Question

The volume of a bubble that starts at the bottom of a lake at 4.55°C increases by a factor of 8.00 as it rises to the surface where the temperature is 18.05°C and the air pressure is 0.980 atm. Assuming that the density of the lake water is 1.00 g/cm3, determine the depth of the lake?

Answer 1

Answer:

The depth of the lake is 67.164 meters.

Explanation:

The combined gas equation is,

$\frac{P_1V_1}{T_1}=\frac{P_2V_2}{T_2}$

where,

$P_1$ = initial pressure of gas in bubble= ?

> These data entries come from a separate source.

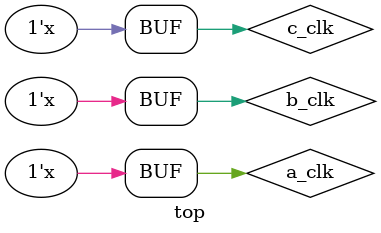
<source format=sv>
module top;

	parameter clock_cycle = 100; 
    bit a_clk, b_clk, c_clk;
	// for every 50 time units toggle the clock. 
	always #(clock_cycle/2) 
	begin 
		a_clk = ~a_clk;	
		b_clk = ~b_clk;
		c_clk = ~c_clk;
	end
 
	calc_inter cacul_2(a_clk, b_clk, c_clk); 	// Handle for interface 
	test t1(cacul_2);  					// Testbench program
	calc2_top   c1( cacul_2.out_data1, cacul_2.out_data2, cacul_2.out_data3, cacul_2.out_data4, cacul_2.out_resp1, cacul_2.out_resp2, cacul_2.out_resp3, cacul_2.out_resp4, cacul_2.out_tag1, cacul_2.out_tag2, cacul_2.out_tag3, cacul_2.out_tag4, cacul_2.scan_out, cacul_2.a_clk, cacul_2.b_clk, cacul_2.c_clk, cacul_2.req1_cmd_in, cacul_2.req1_dataa_in, cacul_2.req1_tag_in, cacul_2.req2_cmd_in, cacul_2.req2_dataa_in, cacul_2.req2_tag_in, cacul_2.req3_cmd_in, cacul_2.req3_dataa_in, cacul_2.req3_tag_in, cacul_2.req4_cmd_in, cacul_2.req4_dataa_in, cacul_2.req4_tag_in, cacul_2.reset, cacul_2.scan_in);
endmodule 

</source>
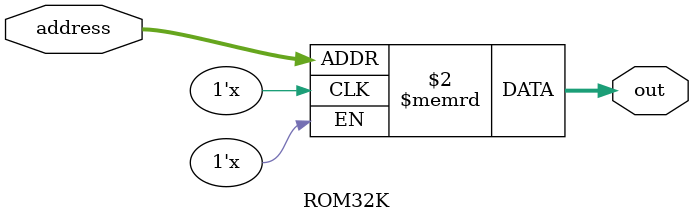
<source format=v>

module ROM32K(
    input wire [14:0] address,
    output reg [15:0] out
);

    reg [15:0] rom [0:32767];

    always @* begin
        out = rom[address];
    end

endmodule

</source>
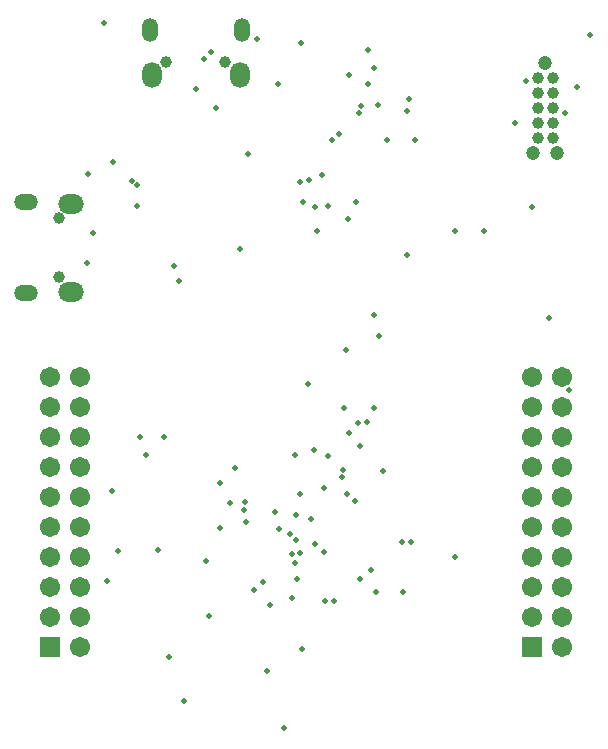
<source format=gbs>
G04*
G04 #@! TF.GenerationSoftware,Altium Limited,Altium Designer,24.1.2 (44)*
G04*
G04 Layer_Color=16711935*
%FSLAX25Y25*%
%MOIN*%
G70*
G04*
G04 #@! TF.SameCoordinates,0CAF675C-D5BD-4F57-B94F-0EABEFC4C8CF*
G04*
G04*
G04 #@! TF.FilePolarity,Negative*
G04*
G01*
G75*
%ADD47C,0.04702*%
%ADD48O,0.05328X0.07887*%
%ADD49O,0.06509X0.08674*%
%ADD50C,0.03950*%
%ADD51O,0.08674X0.06509*%
%ADD52O,0.07887X0.05328*%
%ADD53C,0.06737*%
%ADD54R,0.06737X0.06737*%
%ADD55C,0.01900*%
%ADD83C,0.03898*%
D47*
X179000Y238000D02*
D03*
X182996Y208000D02*
D03*
X175004D02*
D03*
D48*
X77756Y249043D02*
D03*
X47244D02*
D03*
D49*
X77165Y234083D02*
D03*
X47835D02*
D03*
D50*
X72343Y238217D02*
D03*
X52657D02*
D03*
X16783Y166657D02*
D03*
Y186343D02*
D03*
D51*
X20917Y191165D02*
D03*
Y161835D02*
D03*
D52*
X5957Y191756D02*
D03*
Y161244D02*
D03*
D53*
X184500Y133500D02*
D03*
Y123500D02*
D03*
Y113500D02*
D03*
Y103500D02*
D03*
Y93500D02*
D03*
Y83500D02*
D03*
Y73500D02*
D03*
Y63500D02*
D03*
Y53500D02*
D03*
Y43500D02*
D03*
X174500Y133500D02*
D03*
Y123500D02*
D03*
Y113500D02*
D03*
Y103500D02*
D03*
Y93500D02*
D03*
Y83500D02*
D03*
Y73500D02*
D03*
Y63500D02*
D03*
Y53500D02*
D03*
X24000Y133500D02*
D03*
Y123500D02*
D03*
Y113500D02*
D03*
Y103500D02*
D03*
Y93500D02*
D03*
Y83500D02*
D03*
Y73500D02*
D03*
Y63500D02*
D03*
X14000Y133500D02*
D03*
Y123500D02*
D03*
Y113500D02*
D03*
Y103500D02*
D03*
Y93500D02*
D03*
Y83500D02*
D03*
Y73500D02*
D03*
Y63500D02*
D03*
Y53500D02*
D03*
X24000D02*
D03*
Y43500D02*
D03*
D54*
X174500D02*
D03*
X14000D02*
D03*
D55*
X134071Y78500D02*
D03*
X119500Y118500D02*
D03*
X116500Y118000D02*
D03*
X95500Y107400D02*
D03*
X194000Y247500D02*
D03*
X189500Y230000D02*
D03*
X185500Y221500D02*
D03*
X78500Y89000D02*
D03*
X78800Y91605D02*
D03*
X117100Y110452D02*
D03*
X115500Y92000D02*
D03*
X111500Y102500D02*
D03*
X70500Y98000D02*
D03*
X36500Y75500D02*
D03*
X33000Y65500D02*
D03*
X49700Y75600D02*
D03*
X44000Y113500D02*
D03*
X52000D02*
D03*
X113443Y114706D02*
D03*
X111800Y123000D02*
D03*
X82700Y246000D02*
D03*
X97600Y244800D02*
D03*
X43000Y190500D02*
D03*
X86248Y35500D02*
D03*
X174500Y190000D02*
D03*
X135500Y212500D02*
D03*
X169000Y218000D02*
D03*
X172500Y232000D02*
D03*
X117631Y223600D02*
D03*
X82000Y62300D02*
D03*
X186900Y129000D02*
D03*
X41300Y198839D02*
D03*
X35000Y205139D02*
D03*
X180154Y153154D02*
D03*
X42800Y197339D02*
D03*
X110098Y214424D02*
D03*
X116900Y221226D02*
D03*
X55209Y170267D02*
D03*
X45700Y107500D02*
D03*
X26052Y171382D02*
D03*
X26535Y201000D02*
D03*
X97250Y94500D02*
D03*
X116004Y191668D02*
D03*
X79100Y85100D02*
D03*
X111190Y100010D02*
D03*
X100772Y85962D02*
D03*
X95800Y87287D02*
D03*
X105250Y74950D02*
D03*
X120892Y69000D02*
D03*
X97756Y42756D02*
D03*
X122643Y61540D02*
D03*
X108633Y58850D02*
D03*
X93850Y81050D02*
D03*
X131676Y61676D02*
D03*
X117300Y66000D02*
D03*
X28341Y181400D02*
D03*
X75500Y103100D02*
D03*
X65059Y239500D02*
D03*
X132800Y222094D02*
D03*
X126181Y212252D02*
D03*
X69103Y223000D02*
D03*
X119941Y242429D02*
D03*
X121909Y236208D02*
D03*
X70500Y83071D02*
D03*
X77250Y175994D02*
D03*
X131141Y78441D02*
D03*
X149000Y182000D02*
D03*
X96300Y65900D02*
D03*
X87100Y57500D02*
D03*
X97100Y74700D02*
D03*
X94650Y74500D02*
D03*
X66000Y72000D02*
D03*
X95900Y78900D02*
D03*
X125000Y102000D02*
D03*
X90250Y82700D02*
D03*
X97100Y198300D02*
D03*
X53673Y39900D02*
D03*
X107926Y212252D02*
D03*
X67618Y241800D02*
D03*
X32000Y251300D02*
D03*
X121900Y154000D02*
D03*
X101800Y109000D02*
D03*
X102800Y182000D02*
D03*
X106600Y107000D02*
D03*
X113200Y186000D02*
D03*
X102100Y77700D02*
D03*
X56900Y165300D02*
D03*
X79700Y207600D02*
D03*
X113019Y94519D02*
D03*
X91756Y16256D02*
D03*
X149000Y73500D02*
D03*
X105300Y96200D02*
D03*
X133400Y226031D02*
D03*
X84700Y64900D02*
D03*
X99696Y131000D02*
D03*
X112464Y142500D02*
D03*
X132900Y174000D02*
D03*
X58600Y25400D02*
D03*
X98287Y191668D02*
D03*
X104400Y200600D02*
D03*
X66692Y53800D02*
D03*
X95500Y71240D02*
D03*
X94571Y59750D02*
D03*
X123400Y147000D02*
D03*
X158400Y182000D02*
D03*
X106600Y190200D02*
D03*
X105429Y58850D02*
D03*
X121900Y123150D02*
D03*
X34600Y95400D02*
D03*
X88800Y88200D02*
D03*
X62500Y229200D02*
D03*
X123200Y224063D02*
D03*
X89700Y231000D02*
D03*
X119700D02*
D03*
X100256Y199000D02*
D03*
X113600Y234100D02*
D03*
X73850Y91250D02*
D03*
X102200Y190000D02*
D03*
D83*
X176500Y233000D02*
D03*
Y228000D02*
D03*
Y223000D02*
D03*
Y218000D02*
D03*
Y213000D02*
D03*
X181500D02*
D03*
Y218000D02*
D03*
Y223000D02*
D03*
Y228000D02*
D03*
Y233000D02*
D03*
M02*

</source>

$P_2$ = final pressure of gas = 0.980 atm

$V_1$ = initial volume of gas = $V$

$V_2$ = final volume of gas = 8.00 × V

$T_1$ = initial temperature of gas = $4.55^oC=273.15+4.55=277.7 K$

$T_2$ = final temperature of gas = $18.05^oC=273.15+18.05=291.2 K$

Now put all the given values in the above equation, we get:

$\frac{P_1\times V}{277.7 K}=\frac{0.980 atm\times 8.00\times V}{291.2 K}$

$P_1=7.476 atm$

pressure of the gas in bubble initially is equal to the sum of final pressure and pressure exerted by water at depth h.

$P_1=P_2+h\rho\times g$

Where :

$\rho =$ density of water = $1.00 g /cm^3=1000 g/m^3$

g = acceleration due gravity = $9.8 m/s^2$

$7.476 atm=0.980 atm +h\rho\times g$

$6.496 atm=h\rho\times g$

$6.496 \times 101325 Pa=h\1000 g/m^3\times 9.8 m/s^2$

h = 67.164 m

The depth of the lake is 67.164 meters.